HOW TO COMPLETE THIS TASK =
Give the entries back exactly, dropping each image.

━━ RECORD SET ━━

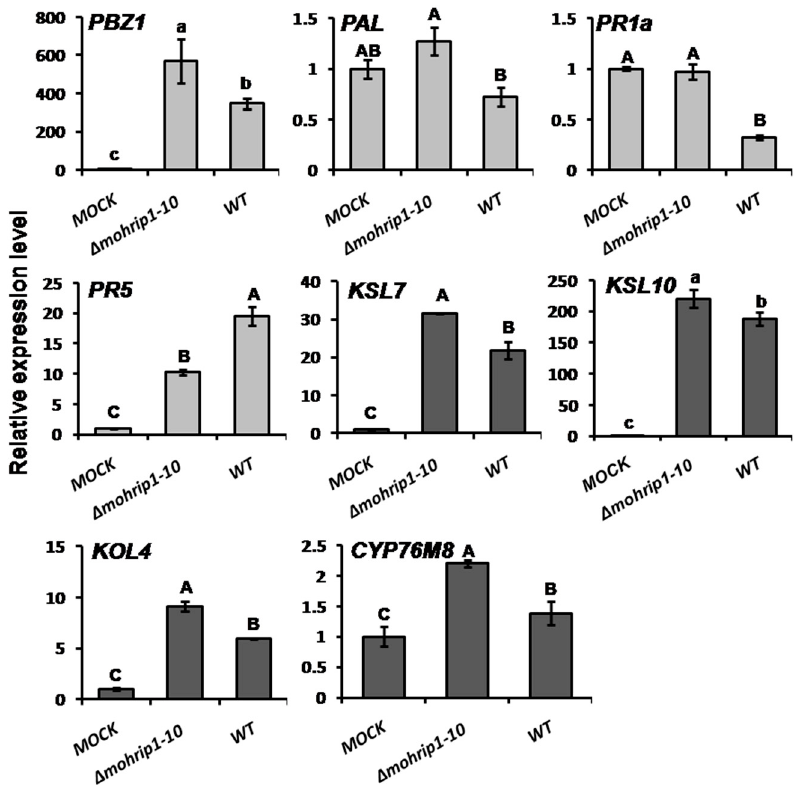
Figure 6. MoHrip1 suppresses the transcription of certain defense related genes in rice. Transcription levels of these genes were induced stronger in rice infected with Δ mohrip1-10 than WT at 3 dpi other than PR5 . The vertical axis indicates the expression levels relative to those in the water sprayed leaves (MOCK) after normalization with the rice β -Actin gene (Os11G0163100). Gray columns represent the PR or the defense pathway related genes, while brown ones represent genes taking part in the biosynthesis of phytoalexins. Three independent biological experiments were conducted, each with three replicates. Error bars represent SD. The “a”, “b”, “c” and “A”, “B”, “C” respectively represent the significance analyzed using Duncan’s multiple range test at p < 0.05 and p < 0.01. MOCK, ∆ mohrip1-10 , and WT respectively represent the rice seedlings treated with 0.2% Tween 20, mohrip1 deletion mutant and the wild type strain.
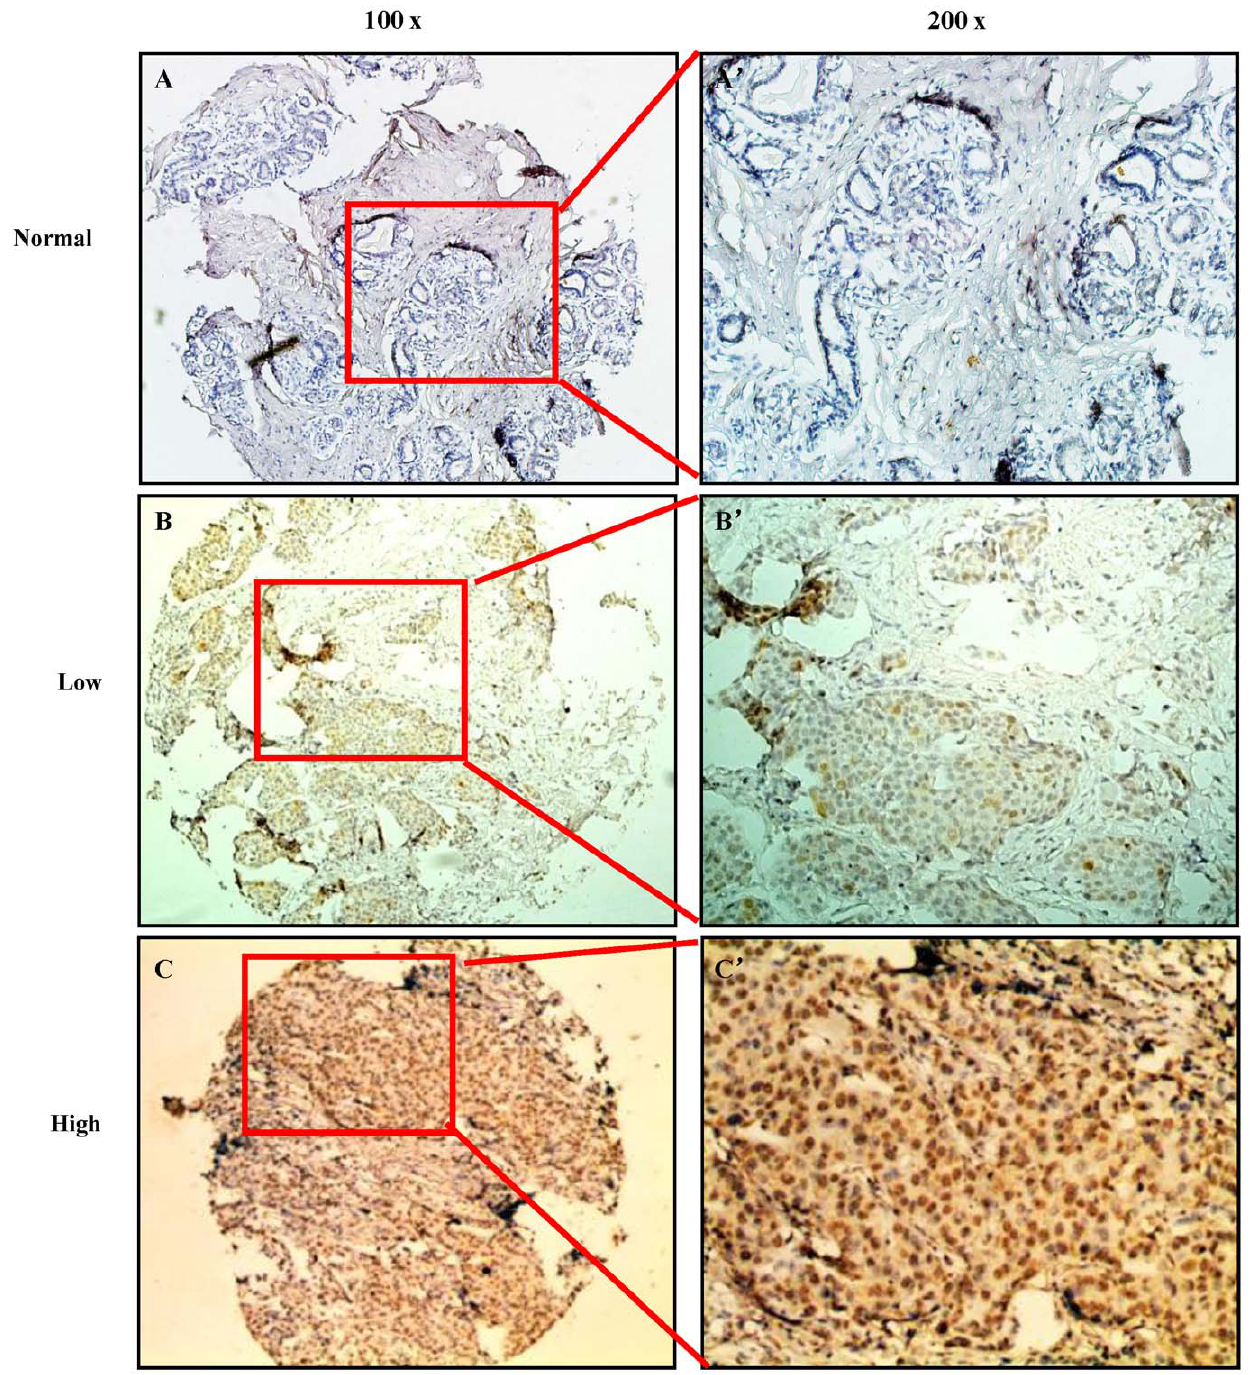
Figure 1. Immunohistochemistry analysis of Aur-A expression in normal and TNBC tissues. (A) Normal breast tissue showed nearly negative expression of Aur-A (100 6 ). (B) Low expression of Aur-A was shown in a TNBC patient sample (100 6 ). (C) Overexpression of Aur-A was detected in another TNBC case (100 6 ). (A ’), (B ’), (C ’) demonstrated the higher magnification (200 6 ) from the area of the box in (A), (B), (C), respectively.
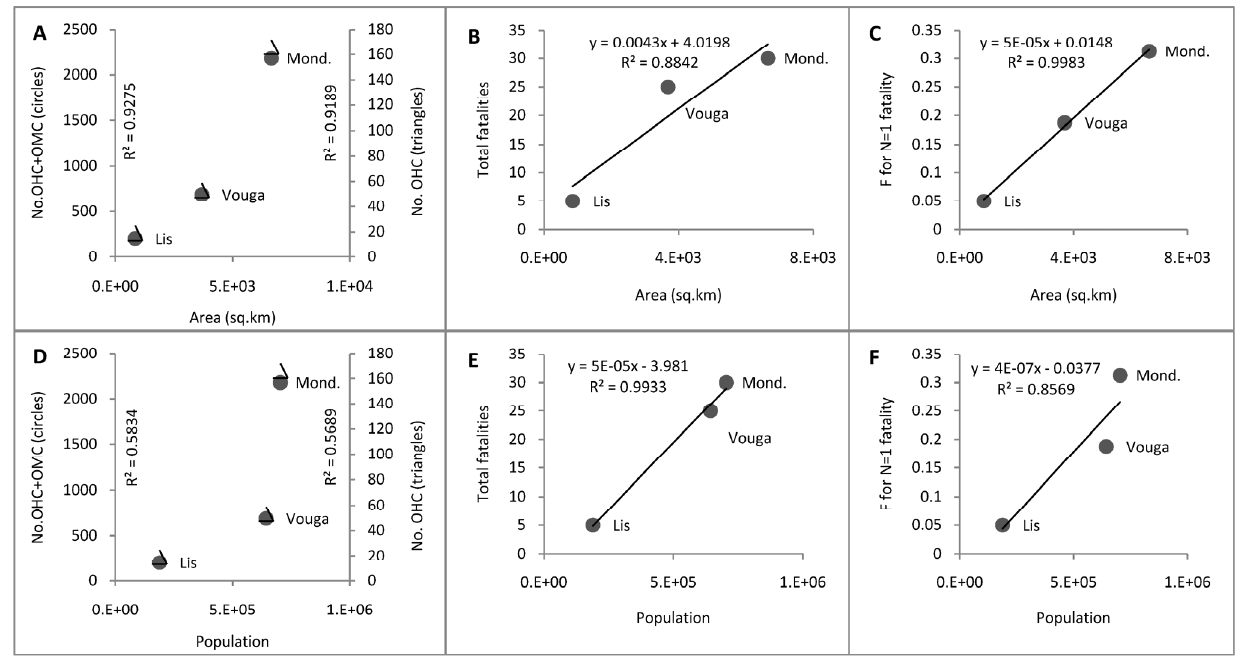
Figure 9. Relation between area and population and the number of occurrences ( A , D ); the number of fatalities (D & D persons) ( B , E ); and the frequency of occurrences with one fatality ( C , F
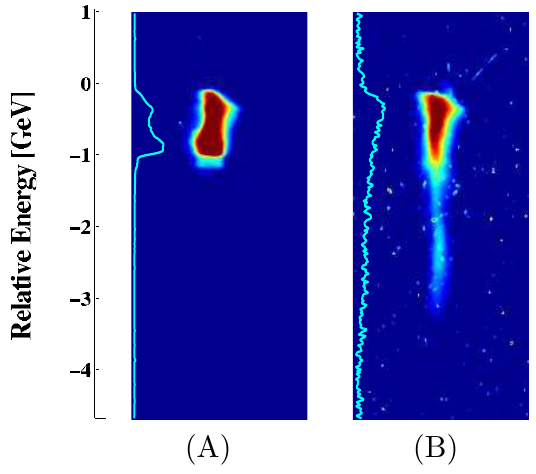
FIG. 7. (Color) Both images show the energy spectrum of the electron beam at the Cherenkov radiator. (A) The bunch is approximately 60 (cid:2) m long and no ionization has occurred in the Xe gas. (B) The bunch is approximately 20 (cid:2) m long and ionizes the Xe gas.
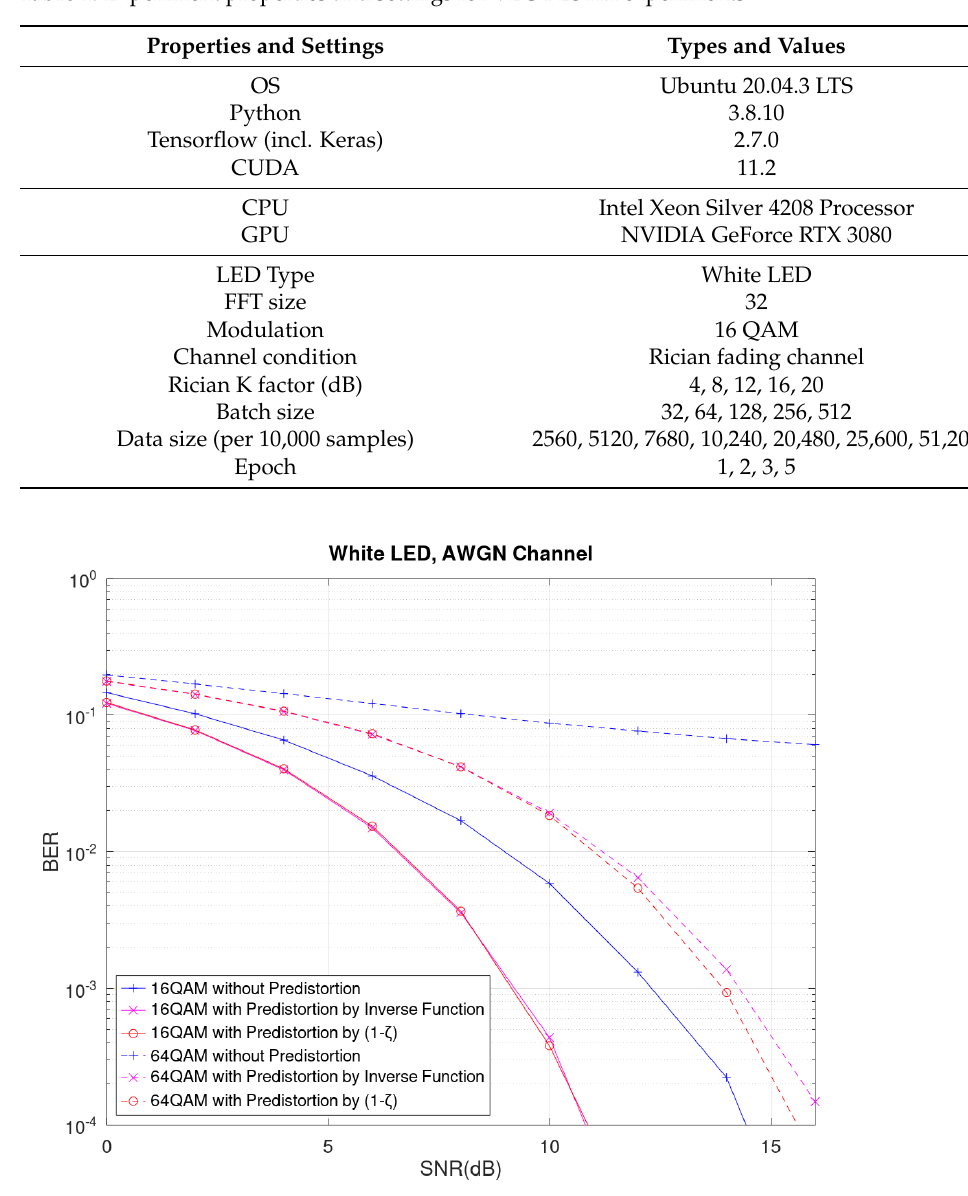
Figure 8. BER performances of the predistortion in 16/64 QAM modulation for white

━━━

SOLUTION FOR THIS TASK =
Figure 6. MoHrip1 suppresses the transcription of certain defense related genes in rice. Transcription levels of these genes were induced stronger in rice infected with Δ mohrip1-10 than WT at 3 dpi other than PR5 . The vertical axis indicates the expression levels relative to those in the water sprayed leaves (MOCK) after normalization with the rice β -Actin gene (Os11G0163100). Gray columns represent the PR or the defense pathway related genes, while brown ones represent genes taking part in the biosynthesis of phytoalexins. Three independent biological experiments were conducted, each with three replicates. Error bars represent SD. The “a”, “b”, “c” and “A”, “B”, “C” respectively represent the significance analyzed using Duncan’s multiple range test at p < 0.05 and p < 0.01. MOCK, ∆ mohrip1-10 , and WT respectively represent the rice seedlings treated with 0.2% Tween 20, mohrip1 deletion mutant and the wild type strain.
Figure 1. Immunohistochemistry analysis of Aur-A expression in normal and TNBC tissues. (A) Normal breast tissue showed nearly negative expression of Aur-A (100 6 ). (B) Low expression of Aur-A was shown in a TNBC patient sample (100 6 ). (C) Overexpression of Aur-A was detected in another TNBC case (100 6 ). (A ’), (B ’), (C ’) demonstrated the higher magnification (200 6 ) from the area of the box in (A), (B), (C), respectively.
Figure 9. Relation between area and population and the number of occurrences ( A , D ); the number of fatalities (D & D persons) ( B , E ); and the frequency of occurrences with one fatality ( C , F
FIG. 7. (Color) Both images show the energy spectrum of the electron beam at the Cherenkov radiator. (A) The bunch is approximately 60 (cid:2) m long and no ionization has occurred in the Xe gas. (B) The bunch is approximately 20 (cid:2) m long and ionizes the Xe gas.
Figure 8. BER performances of the predistortion in 16/64 QAM modulation for white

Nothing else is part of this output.